* TRECHO CITADO:
◇ ◇ ◇ ◇

[ABE-L] Usos e abusos dos números

Maria Eulalia Vares eulalia em im.ufrj.br
Qua Dez 27 08:34:00 -03 2017


Parabéns a Hedibert e Tatiana pelo artigo! Agradeço também a Denise pelos dados. 
Eles estavam aí disponíveis, mas a gente nem sempre sabe one buscar e às vezes fica 
tendo que argumentar sem a clareza que estes dados conferem. 

Feliz 2018 para todos.

Eulalia

---------- Original Message -----------
From: Denise Britz do Nascimento Silva <denisebritz em gmail.com> 
To: Alexandre Patriota <patriota.alexandre em gmail.com> 
Cc: abe-Lista <abe-l em ime.usp.br> 
Sent: Fri, 22 Dec 2017 16:23:29 -0200 
Subject: Re: [ABE-L] Usos e abusos dos números

> Alexandre  e Hedibert
> 
> é verdade que podemos diminuir a desigualdade sem reduzir a pobreza, ou podemos manter a desigualdade mesmo ficando todos em pior situação econômica.
>   
> Para contribuir no debate, peço que vejam o gráfico 4.8 da publicação Síntese de Indicadores Sociais do IBGE 2016 - que compara o acesso dos estudantes mais pobres ao ensino público superior ( que reproduzo abaixo).

◇ ◇ ◇ ◇

* MATERIAL EXTRAÍDO:
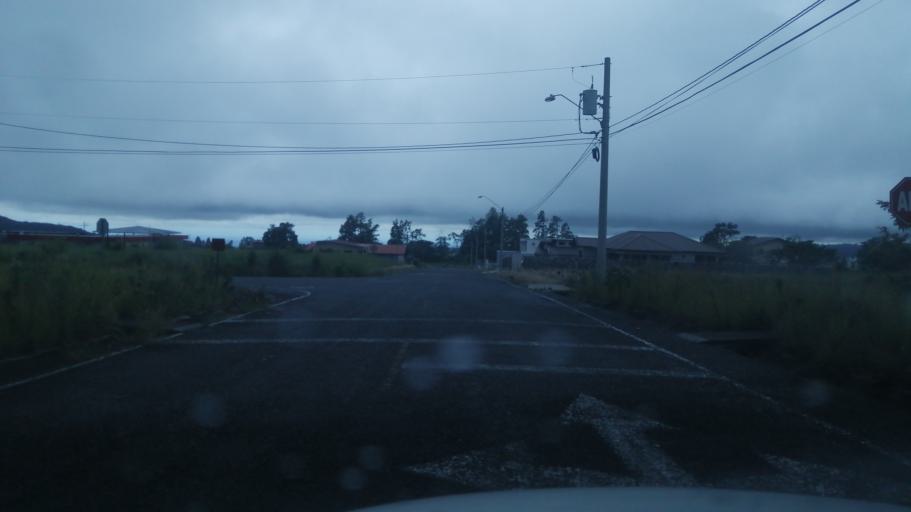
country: PA
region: Chiriqui
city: Palmira
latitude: 8.7180
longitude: -82.4417
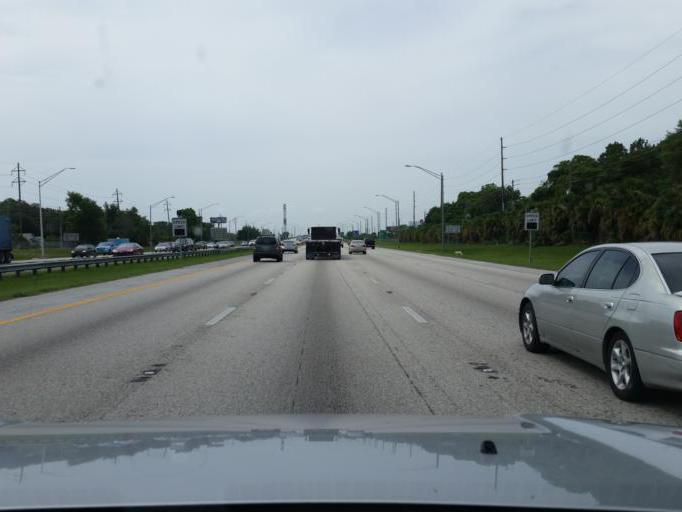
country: US
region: Florida
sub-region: Orange County
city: Eatonville
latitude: 28.6249
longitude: -81.3867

◇ ◇ ◇ ◇

* TAREFAS E EXERCÍCIOS:
[A] Segundo a mensagem, por que Eulalia agradece a Denise pelos dados? Responda em uma a três frases.
[B] Quais são todos os endereços de e-mail que aparecem na mensagem?

* SOLUÇÕES DAS TAREFAS:
[A] Os dados já estavam disponíveis, mas nem sempre se sabe onde buscá-los. Por isso, às vezes é preciso argumentar sem a clareza que esses dados conferem.

[B]
- eulalia em im.ufrj.br
- denisebritz em gmail.com
- patriota.alexandre em gmail.com
- abe-l em ime.usp.br